さて、「タトゥーはレーザーで消せない」と言われてしまったようですが、これは、クリニックの方針や設備によって言われることが多いようです。
意味合いとしては、

  • 其のクリニックの方針としてレーザーより、切除・削皮を行いたい。
  • 其のクリニックではレーザー治療はおこなっていない、経験がない
  • もしくは、其のクリニックのレーザーではタトゥーの治療ができない。(脱毛レーザーではできません)
  • もしくは、設備がない。

ということではないかと思います。レーザー治療が出るまでは手術しか方法はなかったわけですので、そのように言われる先生方もいらっしゃるかもしれませんが、現在では、タトゥー除去のスタンダードとなっています。

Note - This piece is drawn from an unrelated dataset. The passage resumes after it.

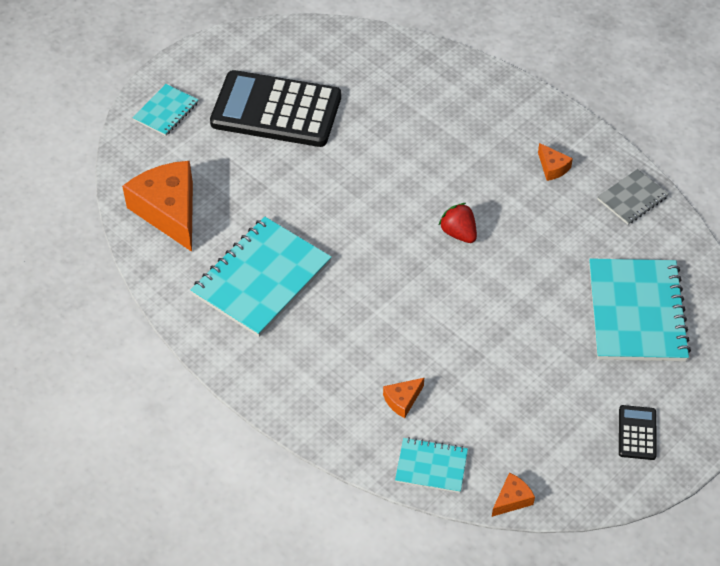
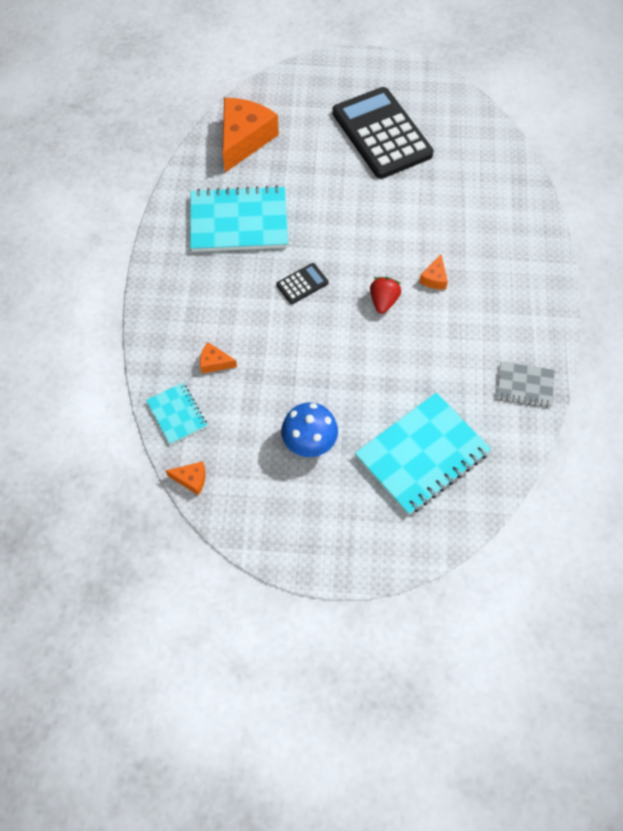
camera: 50 degrees right, 10 degrees up
(166, 111) = (320, 82): turquoise notebook -> none
(552, 167) = (500, 317): orange cheese -> orange cheese (434, 278)
(553, 383) = (309, 442): none -> blue mushroom
(637, 433) = (315, 523): black calculator -> black calculator (302, 284)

しかし、レーザー治療があったとしても、其のニーズによって、第一選択がレーザーとなるわけではありません。

  • できるだけ短期間で何とかしなければいけない。
  • 傷が残っても構わないから、安く済ませたい。
  • 1~2回ほどで済ませたい。
このような場合には、レーザー治療は、第一選択にはなりません。

小さいタトゥーであれば、切除の対象にもなると思いますが、傷跡は残ります。広範囲に及ぶ場合には、削皮,植皮を選択することもあるでしょう。その場合には、決してきれいではない跡が残ります。植皮の際には、採皮の痕も場合によって残ります。できるだけ短期間で行わなければいけないような場合には、その方針も間違いではありません。レーザーでの治療法が出てくるまでは、切除,削皮がタトゥー除去の主体でした。短期間の治療で、傷が残っても構わないと希望される場合には、これらの方法しかありません。受ける方それぞれのニーズに合わせて治療法を選択することが重要です。